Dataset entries

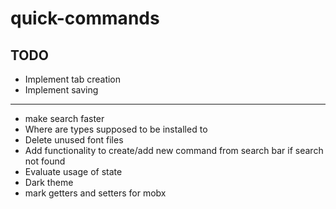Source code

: # quick-commands

## TODO

- Implement tab creation
- Implement saving

---

- make search faster
- Where are types supposed to be installed to
- Delete unused font files
- Add functionality to create/add new command from search bar if search not found
- Evaluate usage of state
- Dark theme
- mark getters and setters for mobx
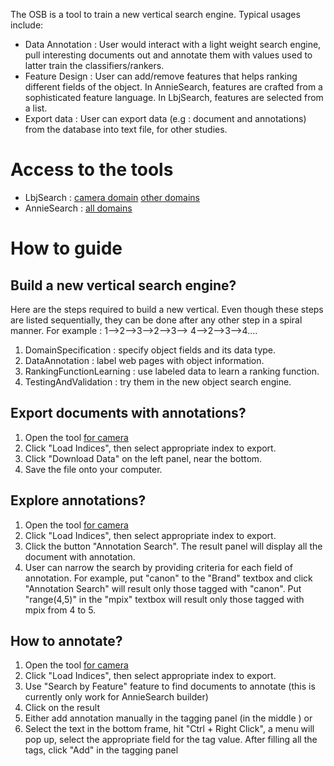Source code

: The OSB is a tool to train a new vertical search engine. Typical usages include:

  * Data Annotation : User would interact with a light weight search engine, pull interesting documents out and annotate them with values used to latter train the classifiers/rankers.
  * Feature Design : User can add/remove features that helps ranking different fields of the object. In AnnieSearch, features are crafted from a sophisticated feature language. In LbjSearch, features are selected from a list.
  * Export data : User can export data (e.g : document and annotations) from the database into text file, for other studies.

# Access to the tools #
  * LbjSearch : [camera domain](http://warbler.cs.uiuc.edu/lbjseWeb/camera/osBuilder.html) [other domains](http://warbler.cs.uiuc.edu/lbjseWeb/)
  * AnnieSearch : [all domains](http://warbler.cs.uiuc.edu/annieWeb/)

# How to guide #

## Build a new vertical search engine? ##

Here are the steps required to build a new vertical. Even though these steps are listed sequentially, they can be done after any other step in a spiral manner. For example : 1-->2-->3-->2-->3--> 4-->2-->3-->4....

  1. DomainSpecification     : specify object fields and its data type.
  1. DataAnnotation          : label web pages with object information.
  1. RankingFunctionLearning : use labeled data to learn a ranking function.
  1. TestingAndValidation    : try them in the new object search engine.

## Export documents with annotations? ##

  1. Open the tool [for camera](http://warbler.cs.uiuc.edu/lbjseWeb/camera/osBuilder.html)
  1. Click "Load Indices", then select appropriate index to export.
  1. Click "Download Data" on the left panel, near the bottom.
  1. Save the file onto your computer.

## Explore annotations? ##

  1. Open the tool [for camera](http://warbler.cs.uiuc.edu/lbjseWeb/camera/osBuilder.html)
  1. Click "Load Indices", then select appropriate index to export.
  1. Click the button "Annotation Search". The result panel will display all the document  with annotation.
  1. User can narrow the search by providing criteria for each field of annotation. For example, put "canon" to the "Brand" textbox and click "Annotation Search" will result only those tagged with "canon". Put "range(4,5)" in the "mpix" textbox will result only those tagged with mpix from 4 to 5.

## How to annotate? ##

  1. Open the tool [for camera](http://warbler.cs.uiuc.edu/lbjseWeb/camera/osBuilder.html)
  1. Click "Load Indices", then select appropriate index to export.
  1. Use "Search by Feature" feature to find documents to annotate (this is currently only work for AnnieSearch builder)
  1. Click on the result
  1. Either add annotation manually in the tagging panel (in the middle ) or
  1. Select the text in the bottom frame, hit "Ctrl + Right Click", a menu will pop up, select the appropriate field for the tag value. After filling all the tags, click "Add" in the tagging panel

(Task statement) If a line above includes the string "ranking", pick it out.

(Worked solution)
  * Feature Design : User can add/remove features that helps ranking different fields of the object. In AnnieSearch, features are crafted from a sophisticated feature language. In LbjSearch, features are selected from a list.
  1. RankingFunctionLearning : use labeled data to learn a ranking function.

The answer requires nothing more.